→ **WORK ORDER**
What is needed is an exact repetition of the lines below, from the first one through the one holding "Figure 5. Boundary", with no pictures and nothing else.

→ **DATA SHOWN**
------------------------------------------------
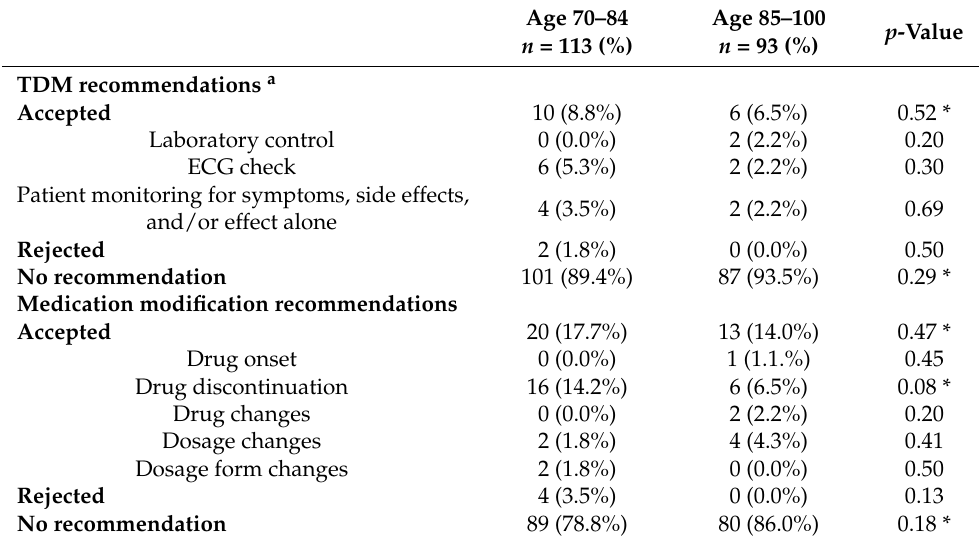
Table 6. The number of patients in both age groups with accepted or rejected pharmaceutical recommendations for antipsychotic use, divided into therapeutic drug monitoring (TDM) and medication modifications.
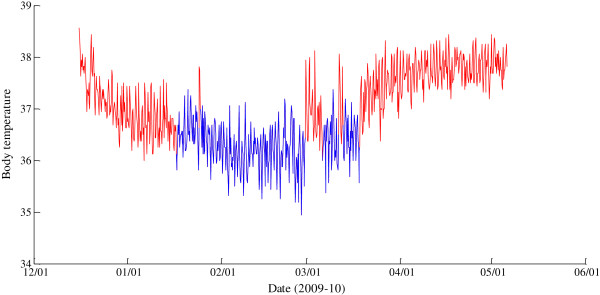
Passive periods of wintering determined by change-point analysis from body temperature data. The body temperature (°C) of an adult male raccoon dog (M9) was measured every 120 min with intra-abdominal data loggers in winter 2009–2010, red line = active periods, blue line = passive wintering.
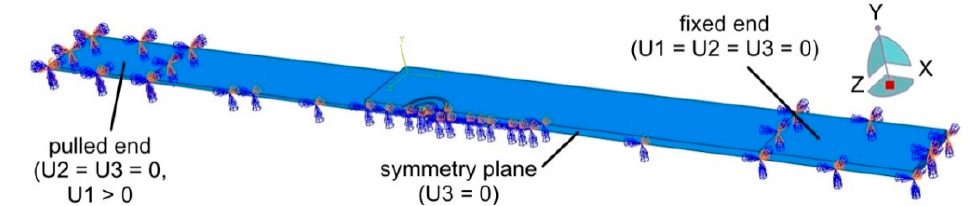
Figure 5. Boundary conditions in the model of the single-lap RFSSW joint.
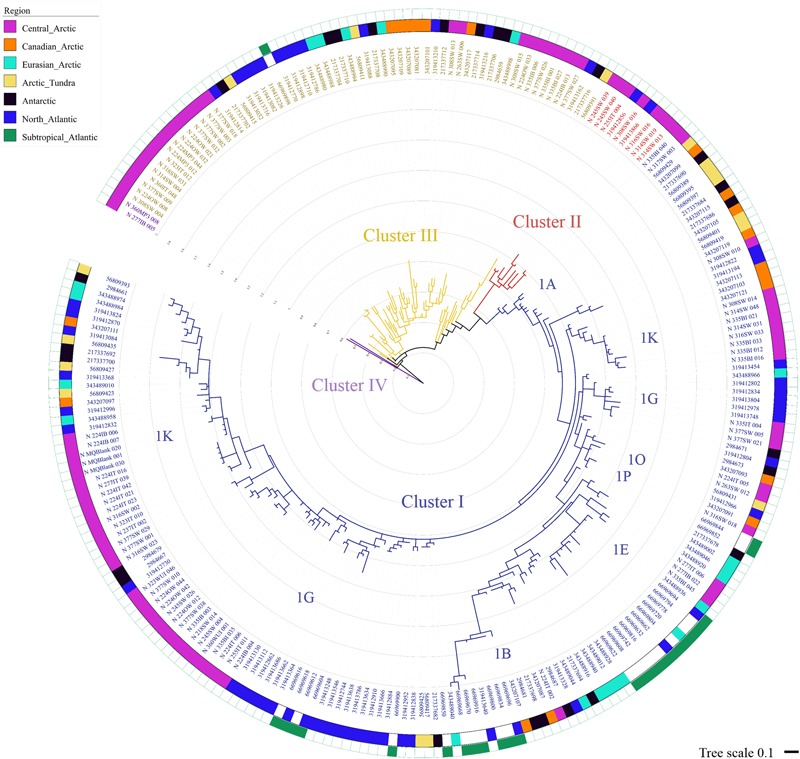
Maximum likelihood phylogenetic tree of nifH partial amino acid sequences including sequences from the Central Arctic (this study), as well as other oceanic regions and similar cold environments. Maximum likelihood tree of the 243 representative sequences clustered using CD-HIT EST (Li and Godzik, 2006) at 97% nucleotide similarity (Turk-Kubo et al., 2014) built using RAxML V8.1. The best performing model was the WAG matrix substitution model and we performed 1000 bootstraps. The tree and its associated metadata were visualized using iTOL (Letunik and Bork, 2007). The colored strips indicates the origin of the sequences represented by each representative sequence shown in the tree. From the 243 representative sequences, 86 contained sequences exclusively from the Central Arctic (pink), 19 from the Canadian Arctic (Blais et al., 2012) (orange), 20 from the coastal Eurasian Basin (Díez et al., 2012) (light blue), 16 from the Arctic tundra (Izquierdo and Nüsslein, 2006) (yellow), from the Antarctic ice shelf (Olson et al., 1998; Jungblut and Neilan, 2010) (black), 51 from the North Atlantic (Turk et al., 2011) (dark blue), and 26 from the subtropical Atlantic (Langlois et al., 2005) (green). Note that the North Atlantic and the Subtropical Atlantic shared five representative sequences and the Eurasian Basin and the Subtropical Atlantic share one. The four clusters of nifH classification are marked in blue (Cluster I), red (Cluster II), yellow (Cluster III) and purple (Cluster IV). Cluster I subclusters (1A, 1B, 1K, 1G, etc) are indicated close to their node.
------------------------------------------------
→ **ANSWER SPACE**
Table 6. The number of patients in both age groups with accepted or rejected pharmaceutical recommendations for antipsychotic use, divided into therapeutic drug monitoring (TDM) and medication modifications.
Passive periods of wintering determined by change-point analysis from body temperature data. The body temperature (°C) of an adult male raccoon dog (M9) was measured every 120 min with intra-abdominal data loggers in winter 2009–2010, red line = active periods, blue line = passive wintering.
Figure 5. Boundary conditions in the model of the single-lap RFSSW joint.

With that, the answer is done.